Setelah memberikan penanganan kepada pasien positif, tim Dinas Kesehatan melakukan Outbreak Response Immunization (ORI) di wilayah Kecamatan Kotamobagu selatan. Sasaran imunisasi adalah anak-anak usia tertentu, seperti bayi 9 bulan hingga anak berusia 16 tahun. “ORI ini menyasar Posyandu, SD, SMP, dan SMA,” tutur Hariyanti.
Selain melakukan ORI tim Dinkes dan Puskesmas Motoboi Kecil juga melakukan tracking di lingkungan sekitar penderita untuk mengambil sampel darah orang-orang yang kontak dengan penderita rubella. “Saat melalukan imunisasi massal, petugas kesehatan juga mengedukasi masyarakat tentang pentingnya imunisasi dan cara mencegah penularan rubella. Hal ini dilakukan sebagai upaya memutus mata rantai penularan virus rubella,” tutur wanita yang akrab disapa Yanti ini.
Yanti mengakui, capaian imunisasi MR pada kurun waktu 2018-2020 tidak mencapai target Nasional. Sejak 2018-2021, angka capaian imunisasi MR di Kotamobagu dibawah 60 persen. Capaian ini, mulai naik sejak terjadi KLB pada tahun 2021 sampai 2023, namun kembali mengalami penurunan pada 2024 (Selengkapnya, lihat grafis).
Penurunan yang terjadi ditahun 2024, kata Yanti, cukup signifikan. Banyak faktor yang mempengaruhi penurunan capaian imunisasi ini, salah satunya berita-berita viral soal dampak negatif imunisasi, dan terjadi kekosongan vaksin kurang lebih 3 bulan. “Informasi-informasi yang diupdate di media sosial soal kejadian ikutan pasca imunisasi (KIPI), sangat mempengaruhi masyarakat untuk tidak membawa anak mereka ke fasilitas pelayanan kesehatan. Ketika ada berita viral soal dampak negatif imunisasi, ini akan disebar, dan itu sangat berpengaruh,” kata Yanti.

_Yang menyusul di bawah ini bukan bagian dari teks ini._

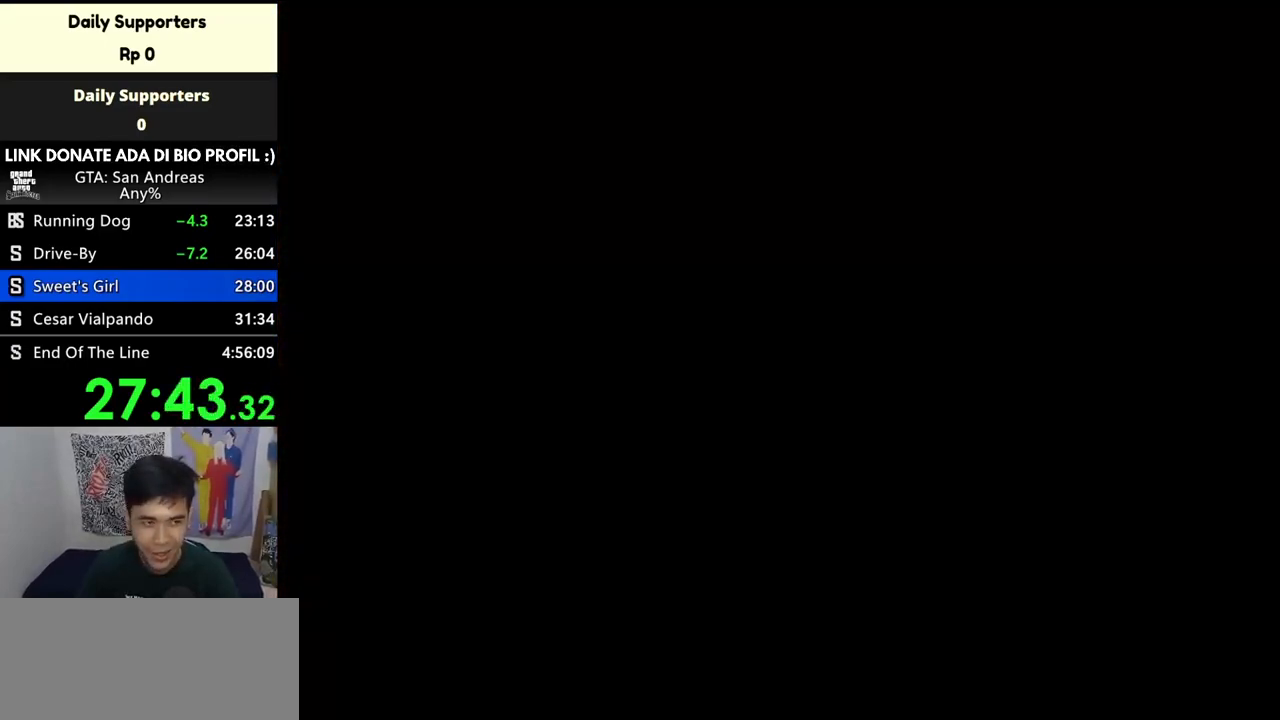
{"keys": [], "mouse": [], "events": [[100, "space", "up"], [200, "space", "down"], [233, "space", "up"], [300, "space", "down"], [367, "space", "up"], [467, "space", "down"], [500, "space", "up"]]}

Soal kekosongan vaksin, kata Yanti, mungkin tidak begitu berdampak pada cakupan imunisasi, karena setelah stok vaksin tersedia, vaksin langsung didistribusikan. “Jadi bayi yang belum diimunisasi waktu itu karena kekosongan vaksin, dilakukan imunisasi kejar. Yang jadi kendala, ketika petugas kesehatan datang langsung ke rumah warga untuk memberikan imunisasi kepada anak mereka, tapi ditolak. Mereka tidak mengizinkan anak meraka disuntik. Petugas kesehatan tidak bisa bertindak lebih,” tutur Yanti.
Meski demikian, Dinkes Kotamobagu tidak patah semangat. Mereka rutin menyosialisasikan vaksin MR ini baik melalui mobil puskesmas keliling, pengeras suara di Balai desa, dan tempat-tempat ibadah. Hal itu bertujuan untuk mengedukasi masyarakat dan meningkatkan kembali kesadaran masyarakat soal pentingnya imunisasi dasar lengkap kepada bayi dan balita, serta menepis isu-isu negatif yang berkembang.

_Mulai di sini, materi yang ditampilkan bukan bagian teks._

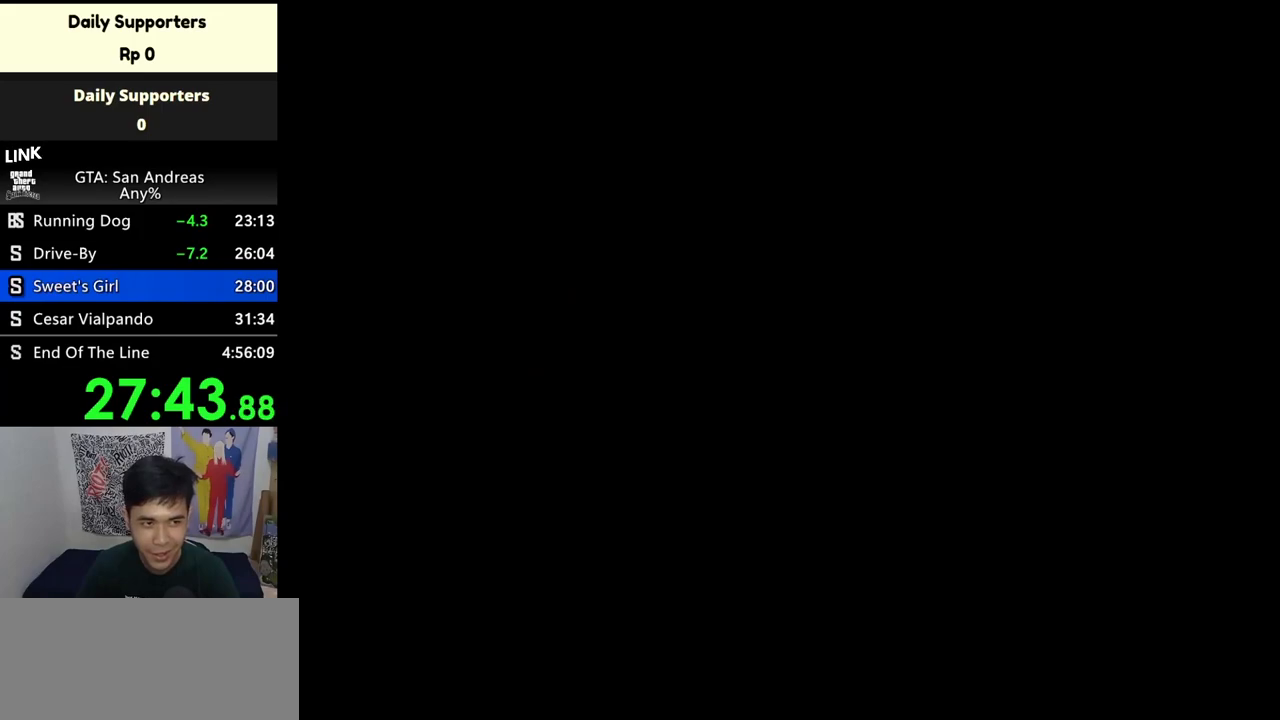
{"keys": [], "mouse": [], "events": [[100, "space", "down"], [333, "space", "up"], [433, "space", "down"], [467, "space", "up"]]}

Ibu dua anak ini menuturkan, imunisasi ini sebenarnya bukan hanya tanggungjawab Dinas Kesehatan saja, namun dibutuhkan koordinasi dan kerja sama lintas sektor agar capaian imunisasi di Kotamobagu bisa meningkat setiap tahunnya. Banyak kendala yang ditemui di lapangan. Mungkin akan lebih efektif lagi pemberian vaksin ini jika dilakukan secara bersama-sama.
“Misalnya, melibatkan secara aktif pemerintah desa, dan upaya kampanye yang harus dilakukan oleh tenaga kesehatan bekerjasama dengan tokoh-tokoh agama. Karena masih ada juga penolakan imunisasi ini karena alasan halal-haramnya kandungan vaksin. Kalau itu harus orang yang berkompeten, kita harus menggandeng tokoh agama untuk memberikan edukasi kepada masyarakat soal imunisasi MR ini,” kata Yanti.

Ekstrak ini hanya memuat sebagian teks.